Investigation of non-coding regulatory variants has also contributed to greater understanding of the genetic landscape of several complex genetic diseases ^{181, 192–196}. Regulatory variants play crucial roles in transcriptional regulation by modulating transcriptional factor binding, chromatin states as well as epigenetic modifications ^197–202. Combined information from WGS and transcriptomic data from relevant cell types can inform pathogenicity and impact of non-coding variants on mRNA quantity and mRNA splicing ^{203, 204}. One persistent challenge for CAKUT is to obtain the pertinent urinary tract tissue for study since biopsies or surgical resection of kidney and urinary tract are rarely conducted in these patients. Even when a nephrectomy or surgery for correction of a ureteric or urethra defect are performed, the collected specimen is of limited utility due to the temporal window at which it is collected (post-natal rather than at the relevant in utero developmental timepoint). Further, tissue quality is often compromised by secondary changes like fibrosis or infection and inflammation. The use of patient-derived iPSCs in conjunction with genomic analysis will likely overcome these hurdles. Another challenge is to obtain the ideal cell type. Bulk RNA-sequencing is confined to describing the average transcriptional profile across a heterogeneous population of cells, which may obscure signals of interest pertaining to specific cell types.
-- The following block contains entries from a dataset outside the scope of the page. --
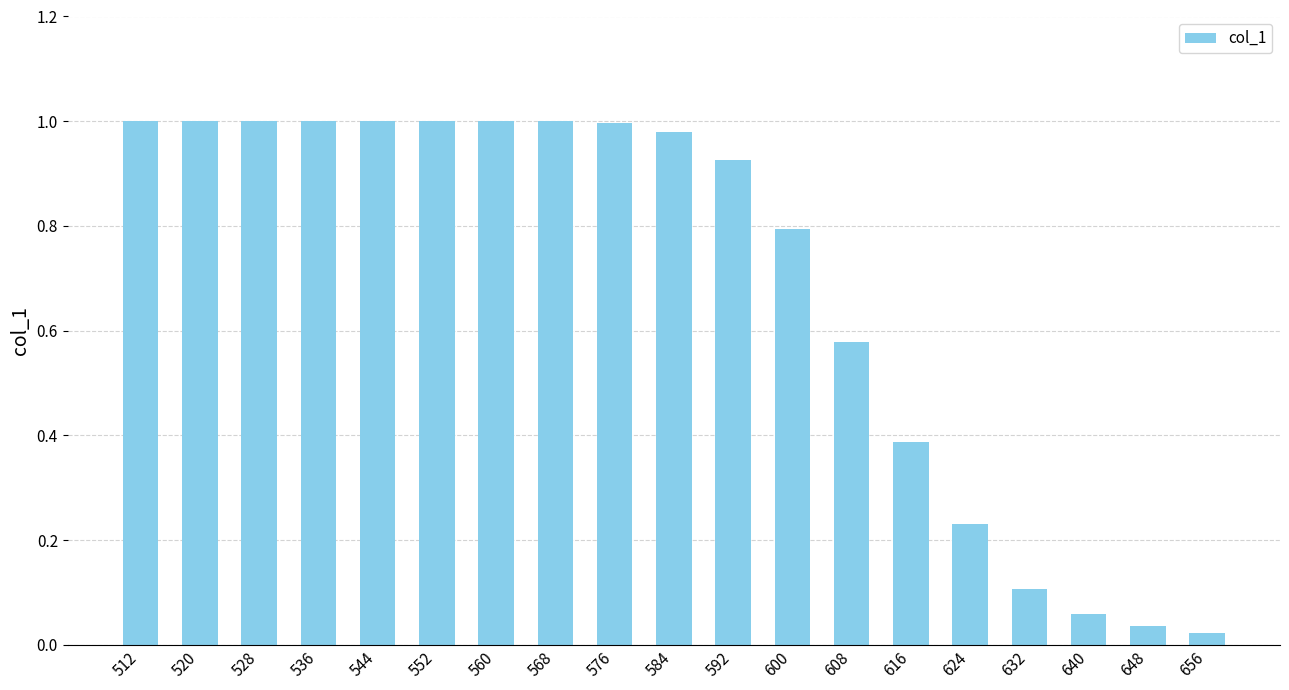

What is the difference between the values at 648 and 600?

0.8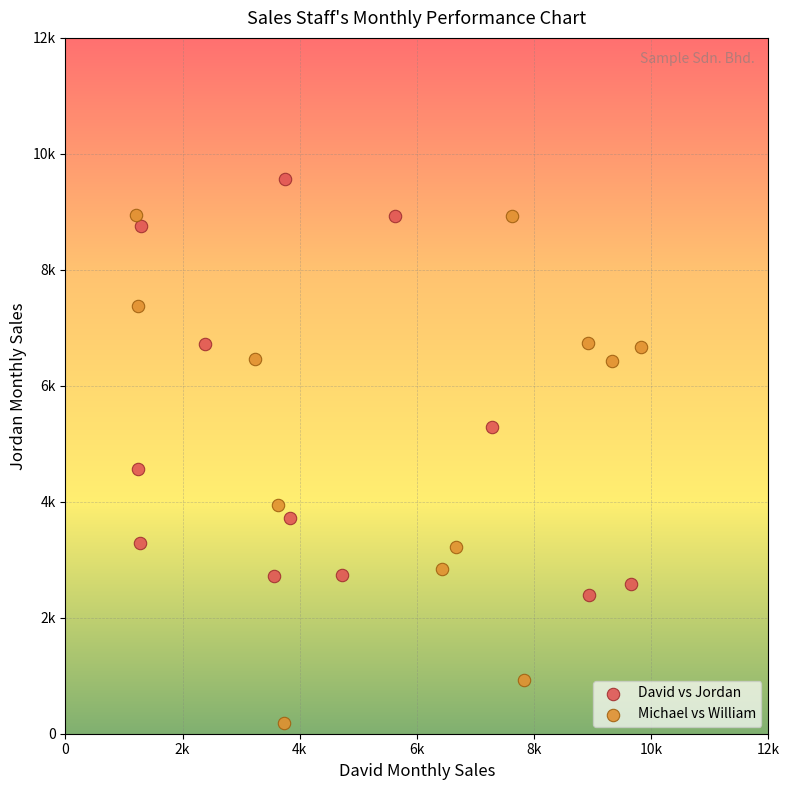

Which series reaches the maximum Y coordinate?

David vs Jordan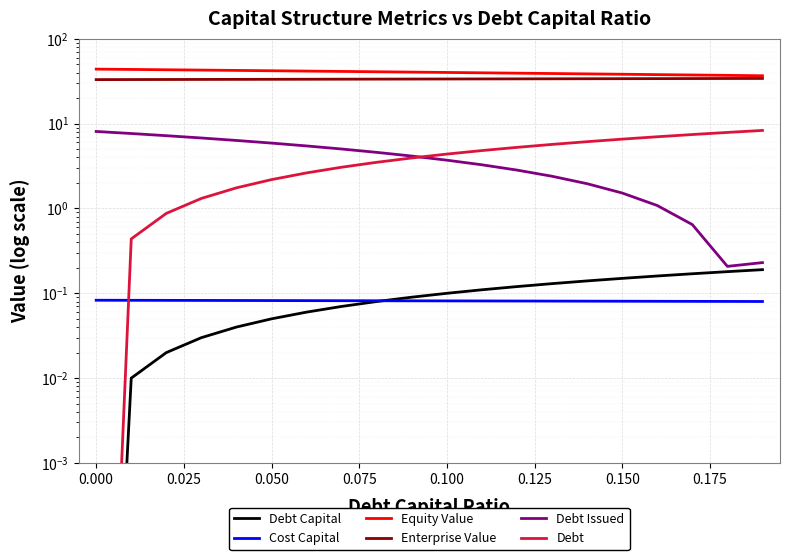

True or false: Equity Value has a value of 42.8 at 0.050.

True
The application of single-cell profiling is anticipated to provide greater understanding of specific kidney cell profiles while revealing novel regulatory mechanisms that underlie cell functions ^205–210. These approaches offer specificity by avoiding biologically-relevant variability at the individual cell level and enable reduced cost by averaging across large and diverse cell populations, such as those present in the kidney.
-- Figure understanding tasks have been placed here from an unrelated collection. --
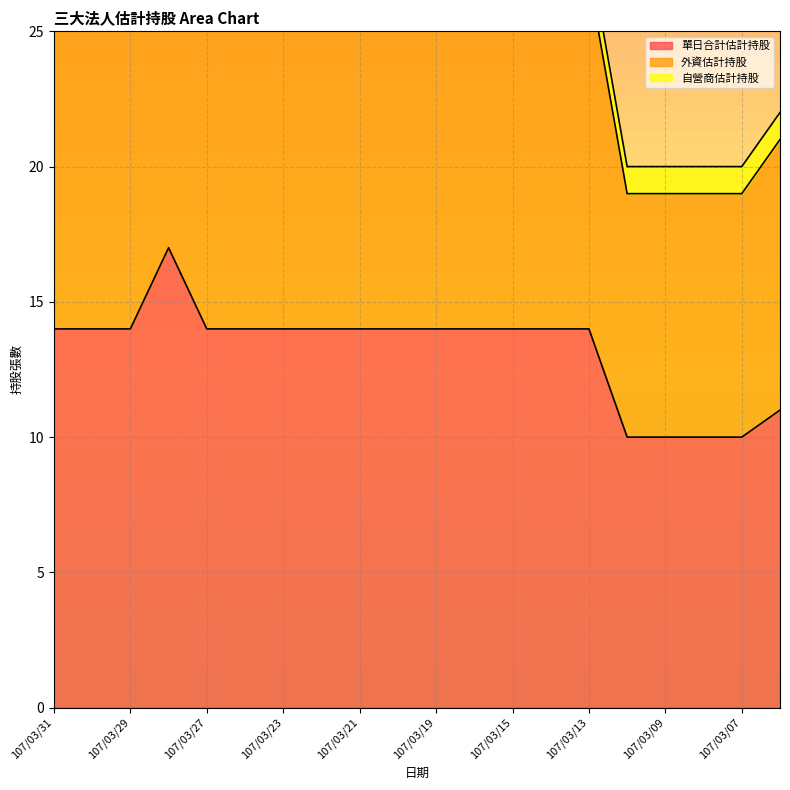

What is the difference between the second highest and minimum values in the 單日合計估計持股 series?

4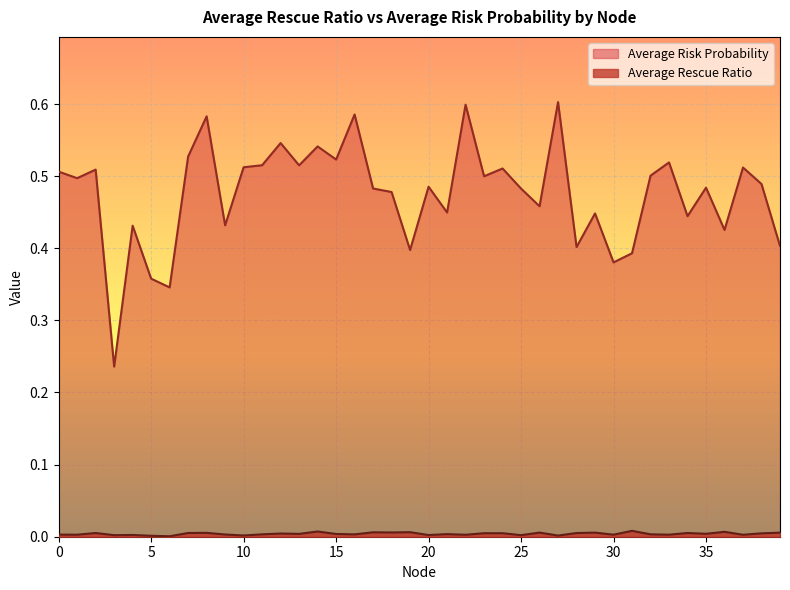

Between 25 and 26, which is larger?

26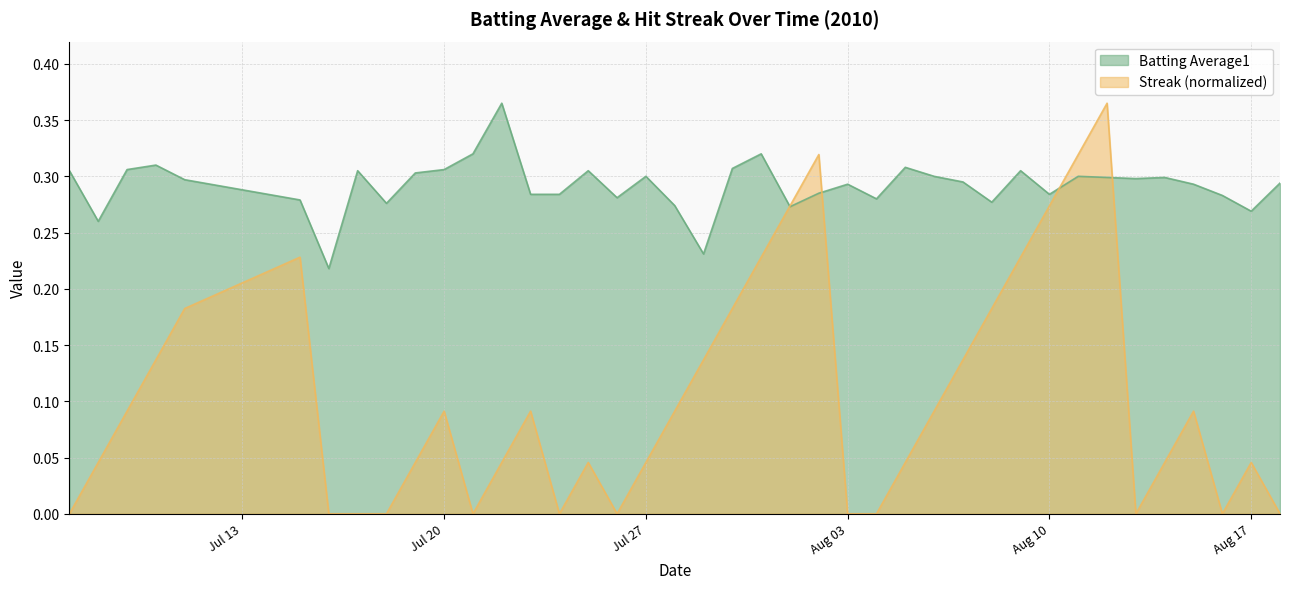

Rank the series by their average value, from highest to lowest.

Batting Average1, Streak (normalized)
Clinical and translational possibilities for CAKUT

While utilizing rapidly evolving technologies in clinical practice enhances diagnostic capabilities and precision medicine provision, it also creates opportunities for complications that have not been foreseen until now. The perceived benefits present a source for concern, particularly in relation to the paucity of knowledge related to clinical actionability of variants identified, particularly those of unknown significance that have not been reported previously or that are present at low frequencies in the general population and display incomplete penetrance. Evidence supporting clinical actionability for most genetic disorders including kidney pathologies varies ²¹¹. The need to devise and implement standardized, evidence-based approaches to accurately characterize the clinical actionability of genomic findings is of particular importance for CAKUT, because almost all patients are now diagnosed in utero while the long-term outcome may remain unpredictable for decades. CAKUT patients are currently at risk of under-detection of severe CKD as well as overtreatment of relatively mild kidney disease, which burdens an individual’s health and also society. The actionability profiles of CAKUT disorders is foreseen to facilitate genetic counseling and improvement of health care decisions. For instance, genetic variants potentially mediate gene functions related to drug absorption, distribution, metabolism, and excretion ^212–215. Consequently, genetic associations identified in CAKUT may suggest therapeutic development strategies. However, the direct translation of genomic findings into effective treatments has only been demonstrated for a small subset of genetic variants identified ^{216, 217}. Ultimately, development of multidisciplinary systems capable of integrating and converting genetic data into potential drug candidates may help researchers to uncover novel drug targets to improve kidney function survival of patients.